Welchen Rat möchten Sie jungen Ärzten und Wissenschaftlern geben?
Ich mag den Leitspruch des Apple Gründers, Steve Jobs: „Stay hungry, stay foolish“ (Bleib hungrig, bleib tollkühn“). Neugierde und die Suche nach Verbesserung sollten der Antrieb für jede wissenschaftliche Karriere sein. Man muss für das, was man tut, „brennen“ und nicht nur „einen Job machen“. Die Forschung sollte man kreativ und sthenisch umsetzen, insbesondere wenn es Gegenwind gibt, das ein oder andere Experiment einmal misslingt oder man gar von Anderen entmutigt wird. Nicht selten höre ich von Studenten oder jüngeren Mitarbeitern, dass sie gar nicht wissen, was sie noch erforschen sollen, weil doch schon so viel über den menschlichen Körper bekannt sei und man kaum noch bewältigen könne, das Wissen auf dem aktuellsten Stand zu halten. Dahinter steckt der Gedanke, dass man nur lange genug fleißig lernen muss, um am Ende alles „richtig“ zu machen und dann ein guter Arzt zu sein. Ich denke, wir sollten viel mehr Mut haben zuzugeben, was wir nicht wissen oder verstehen. Viele der wichtigsten wissenschaftlichen Fortschritte sind dem „glücklichen Zufall“ von Einzelfallbeobachtungen entsprungen. Das setzt voraus, dass man offen für die unerwarteten Ergebnisse ist und gerade diesen sorgsam nachgeht, denn wirklich bahnbrechende Forschung ist niemals bestätigend.
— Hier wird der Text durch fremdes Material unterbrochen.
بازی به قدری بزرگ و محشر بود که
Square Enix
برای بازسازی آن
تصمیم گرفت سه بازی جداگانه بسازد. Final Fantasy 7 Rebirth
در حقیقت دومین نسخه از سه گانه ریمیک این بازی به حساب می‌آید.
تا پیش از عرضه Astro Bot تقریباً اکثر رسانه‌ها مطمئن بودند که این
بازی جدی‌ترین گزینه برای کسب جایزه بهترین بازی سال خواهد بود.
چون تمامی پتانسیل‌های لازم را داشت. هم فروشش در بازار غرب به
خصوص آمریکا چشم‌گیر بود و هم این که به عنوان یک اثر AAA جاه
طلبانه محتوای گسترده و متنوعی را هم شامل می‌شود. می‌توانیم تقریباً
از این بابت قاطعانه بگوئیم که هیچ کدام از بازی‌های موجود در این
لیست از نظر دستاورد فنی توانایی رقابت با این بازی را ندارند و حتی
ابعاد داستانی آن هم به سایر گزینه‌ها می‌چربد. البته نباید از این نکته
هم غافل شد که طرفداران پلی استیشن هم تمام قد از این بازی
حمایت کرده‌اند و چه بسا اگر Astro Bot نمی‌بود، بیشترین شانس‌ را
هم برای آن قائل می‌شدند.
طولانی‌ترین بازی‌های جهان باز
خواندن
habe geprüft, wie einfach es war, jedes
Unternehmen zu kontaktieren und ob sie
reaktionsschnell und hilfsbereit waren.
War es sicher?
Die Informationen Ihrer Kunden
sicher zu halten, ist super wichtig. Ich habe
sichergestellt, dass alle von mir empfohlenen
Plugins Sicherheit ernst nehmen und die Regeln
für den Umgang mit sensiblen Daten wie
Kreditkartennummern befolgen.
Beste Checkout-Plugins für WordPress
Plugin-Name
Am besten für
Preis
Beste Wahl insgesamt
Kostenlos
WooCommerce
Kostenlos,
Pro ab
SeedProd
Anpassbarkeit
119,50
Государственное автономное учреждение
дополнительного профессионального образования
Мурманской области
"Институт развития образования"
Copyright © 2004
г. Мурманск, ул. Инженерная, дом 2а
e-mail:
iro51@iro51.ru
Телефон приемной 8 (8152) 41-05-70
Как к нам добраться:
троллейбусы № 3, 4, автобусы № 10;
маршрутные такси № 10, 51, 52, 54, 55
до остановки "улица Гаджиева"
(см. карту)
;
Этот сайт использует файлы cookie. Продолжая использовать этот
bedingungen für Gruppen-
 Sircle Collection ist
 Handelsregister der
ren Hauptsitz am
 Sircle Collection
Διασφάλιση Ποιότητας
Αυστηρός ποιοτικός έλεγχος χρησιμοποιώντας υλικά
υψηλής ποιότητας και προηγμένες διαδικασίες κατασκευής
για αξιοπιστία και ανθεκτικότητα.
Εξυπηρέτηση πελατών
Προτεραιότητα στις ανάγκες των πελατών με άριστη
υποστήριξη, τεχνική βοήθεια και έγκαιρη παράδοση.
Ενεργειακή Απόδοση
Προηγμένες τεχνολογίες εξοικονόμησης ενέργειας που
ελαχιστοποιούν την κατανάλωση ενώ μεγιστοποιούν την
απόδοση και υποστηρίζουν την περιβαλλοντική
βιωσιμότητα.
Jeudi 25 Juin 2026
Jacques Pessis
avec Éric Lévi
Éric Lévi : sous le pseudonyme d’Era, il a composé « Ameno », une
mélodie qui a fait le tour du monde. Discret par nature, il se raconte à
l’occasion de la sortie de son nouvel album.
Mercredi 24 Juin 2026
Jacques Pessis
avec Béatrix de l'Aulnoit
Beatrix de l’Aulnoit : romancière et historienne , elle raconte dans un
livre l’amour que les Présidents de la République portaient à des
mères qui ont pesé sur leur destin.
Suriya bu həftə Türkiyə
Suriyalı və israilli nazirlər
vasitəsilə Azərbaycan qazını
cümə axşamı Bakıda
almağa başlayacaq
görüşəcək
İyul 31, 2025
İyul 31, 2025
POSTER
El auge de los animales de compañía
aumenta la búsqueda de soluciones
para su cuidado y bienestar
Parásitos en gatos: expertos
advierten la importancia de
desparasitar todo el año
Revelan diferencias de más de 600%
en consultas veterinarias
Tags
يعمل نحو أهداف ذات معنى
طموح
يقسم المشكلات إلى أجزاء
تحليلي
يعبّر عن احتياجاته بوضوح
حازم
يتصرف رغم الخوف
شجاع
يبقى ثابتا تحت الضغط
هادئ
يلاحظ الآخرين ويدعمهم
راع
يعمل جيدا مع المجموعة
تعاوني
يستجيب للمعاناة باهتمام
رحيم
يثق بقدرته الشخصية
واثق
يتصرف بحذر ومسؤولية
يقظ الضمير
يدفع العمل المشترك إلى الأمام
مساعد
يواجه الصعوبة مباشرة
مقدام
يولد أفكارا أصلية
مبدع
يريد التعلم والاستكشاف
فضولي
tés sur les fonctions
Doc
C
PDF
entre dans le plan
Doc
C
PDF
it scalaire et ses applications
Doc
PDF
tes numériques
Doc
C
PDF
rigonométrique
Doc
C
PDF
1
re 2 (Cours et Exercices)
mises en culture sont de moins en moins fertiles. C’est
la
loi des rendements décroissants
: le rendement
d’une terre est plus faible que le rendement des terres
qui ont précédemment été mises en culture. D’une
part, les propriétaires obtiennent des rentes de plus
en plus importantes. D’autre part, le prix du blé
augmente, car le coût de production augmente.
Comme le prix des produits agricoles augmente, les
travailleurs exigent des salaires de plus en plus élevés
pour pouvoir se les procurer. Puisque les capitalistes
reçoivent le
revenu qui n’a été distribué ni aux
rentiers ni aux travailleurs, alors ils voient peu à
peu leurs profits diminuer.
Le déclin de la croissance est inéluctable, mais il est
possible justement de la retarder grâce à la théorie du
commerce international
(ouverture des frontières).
Als klinisch tätiger Arzt sieht man tagtäglich Fälle, die anders verlaufen als es das Lehrbuch vermuten lässt und daraus kann man lernen und neue wissenschaftliche Fragestellungen entwickeln. Als guter Forscher braucht man neben einer guten Wissensbasis dann Risikobereitschaft und das Selbstvertrauen, auch einmal für eine gewisse Zeit ohne Rücksicht auf die eigene Karriere gegen den Strom zu schwimmen. Eine gewisse Portion „Verrücktheit“ (foolishness) kann da nicht schaden.